One ski-runner named Charles Mortureux was particularly keen. He was too old to go to the First World War but young enough to scout out trails up beyond farmers’ fields and into the Gatineau Hills. Low and behold, there was room there for the ski jumping crazies to build their ski jumps. In 1920 he bought a little shack from Garrett Fortune and that became the first Camp Fortune Lodge.
The ski-runners had already established a network of trails and places to stay and this continued to grow as skiing continued to evolve.With the installation of ski tows skiing broke into three branches (jumping, cross-country, and alpine).
During the 1920s and 1930s the Ottawa Ski Club brought thousands of people into the winter woods where almost none had gone before.
Created in 1934 the Federal Woodlands Preservation League is generally (and properly) credited with doing the dog-work required to convince the bureaucracy to create Gatineau Park. However, as can be seen in these newsletters the Ottawa Ski Club had begun advocating for forest protection back in 1927. In 1933 they created the Ottawa Ski Club Forest Preservation Society whose efforts were soon subsumed by the FWPS.
The OSC continued skiing in all three of its styles after Gatineau Park was established and for years required skiers of all types to try the other two in their ski lessons or competitions. The Ski-Meister event, combining the styles, survived on after OSC went bankrupt. This is the reason that the network of cross country ski trails in Gatineau Park is thickest surrounding a downhill ski centre. Believe it or not, the trail network used to be much more dense in the area.
Eventually the disciplines of skiing grew apart and the jumping towers were taken down. More and more focus in the latter newsletters is given to alpine skiing until the newsletters peter out altogether. Interest in cross-country skiing saw a resurgence in the 1970s but there was already enough separation between adherents that many xc-skiers didn’t see the need to join OSC and the gap widened.
During this evolution the youth volunteer crew evolved too. Originally it was the Night Riders of the Canyon who cleared trails in the fall and kept them skiable during the season. As alpine skiing emerged the Night Riders “groomed” the hills manually (how does one put that exactly? It wasn’t by hand, it was by foot. They themselves called it cross-checking,* in reference to the pattern their skis made in the snow as they tramped it down – I’ve heard it called herringbone). This desertion of the trails by the Night Riders necessitated the creation of the Trail Riders, a second group.

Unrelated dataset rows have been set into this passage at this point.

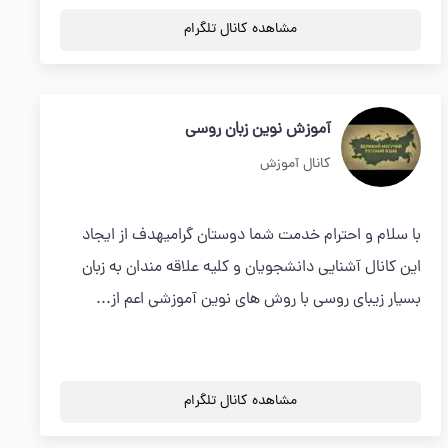
مشاهده کانال تلگرام
آموزش نوین زبان روسی
کانال آموزش
با سلام و احترام خدمت شما دوستان گرامیهدف از ایجاد
این کانال آشنایی دانشجویان و کلیه علاقه مندان به زبان
بسیار زیبای روسی با روش های نوین آموزشی اعم از...
مشاهده کانال تلگرام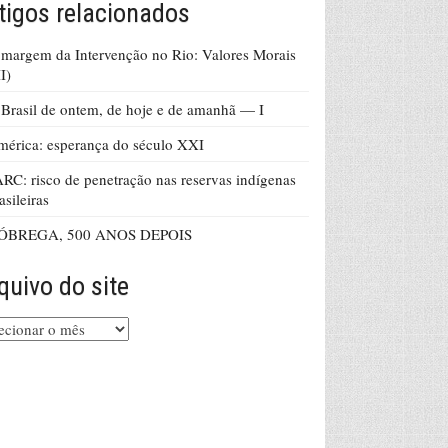
tigos relacionados
margem da Intervenção no Rio: Valores Morais
II)
Brasil de ontem, de hoje e de amanhã — I
érica: esperança do século XXI
RC: risco de penetração nas reservas indígenas
asileiras
ÓBREGA, 500 ANOS DEPOIS
quivo do site
uivo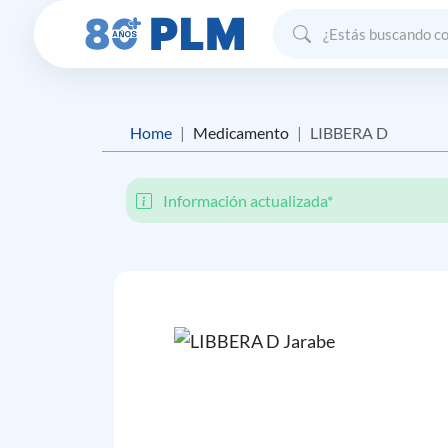
Home
Medicamento
LIBBERA D
Información actualizada*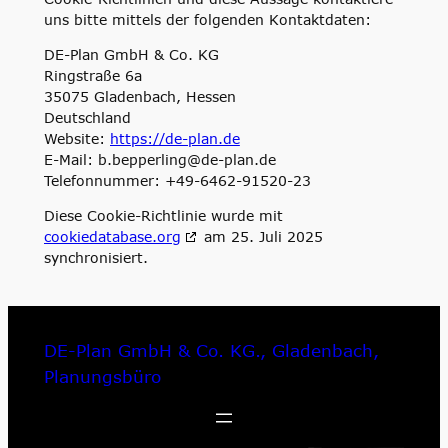
uns bitte mittels der folgenden Kontaktdaten:
DE-Plan GmbH & Co. KG
Ringstraße 6a
35075 Gladenbach, Hessen
Deutschland
Website:
https://de-plan.de
E-Mail:
b.bepperling@
de-plan.de
Telefonnummer: +49-6462-91520-23
Diese Cookie-Richtlinie wurde mit
cookiedatabase.org
am 25. Juli 2025
synchronisiert.
DE-Plan GmbH & Co. KG., Gladenbach,
Planungsbüro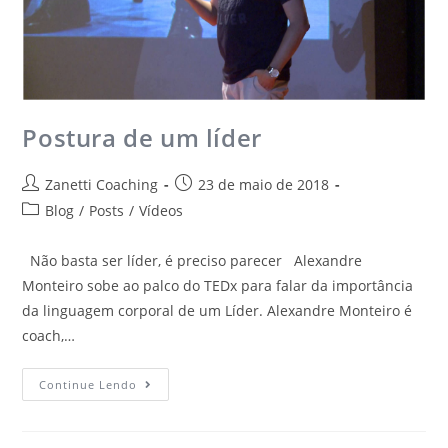
Postura de um líder
Zanetti Coaching
23 de maio de 2018
Blog
/
Posts
/
Vídeos
Não basta ser líder, é preciso parecer Alexandre
Monteiro sobe ao palco do TEDx para falar da importância
da linguagem corporal de um Líder. Alexandre Monteiro é
coach,…
Continue Lendo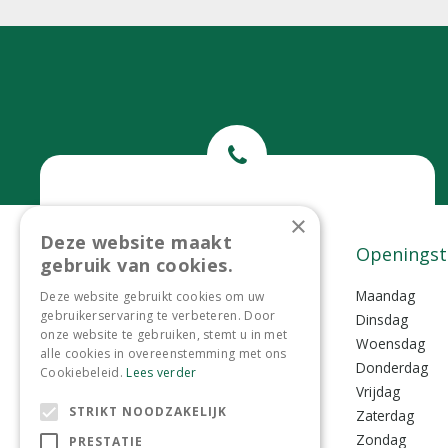
Bel ons
×
Deze website maakt
0299-372465
Contact
Openingst
gebruik van cookies.
Tuincentrum Lokkemientje
Maandag
Deze website gebruikt cookies om uw
gebruikerservaring te verbeteren. Door
Lokkemientjesweg 1
Dinsdag
onze website te gebruiken, stemt u in met
1135 VZ Edam
Woensdag
alle cookies in overeenstemming met ons
Donderdag
Cookiebeleid.
Lees verder
0299-372465
Vrijdag
STRIKT NOODZAKELIJK
info@lokkemientje.nl
Zaterdag
Zondag
PRESTATIE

Alas in the late 1980s the OSC ran into financial difficulties and folded. The NCC took over the land and continued operation of Camp Fortune through agreements with private operators. Dedicated Trail Riders tried to continue their labours of love on the trails but the pattern seen back when the Ottawa Improvement Commission outlawed the jump at Rockcliffe Park seemed to persist and the Riders and NCC couldn’t see eye to eye.
Thus endith a glorious chapter. I wax nostalgic as I read about the old trails. But something’s lost and something’s gained. The OSC was a private club and only allowed those to ski who could pay. There were lots who couldn’t. Also, when imagining the carefree laughter of the packed ski bus or train, don’t forget the cigarette smoke so thick you could hardly see the length of the thing.
* Michael MacConaill wrote to say “Cross-checking was stamping down snow by a modified side-step, moving skis parallel and overlapping the traces. This was the standard way of compacting jump outruns, and was also used by the Trail Riders on the outrun of the steeper hills. The main descent could be tracked, but since skiers tended to wobble on a rising outrun, a broad tamped trail was so created.”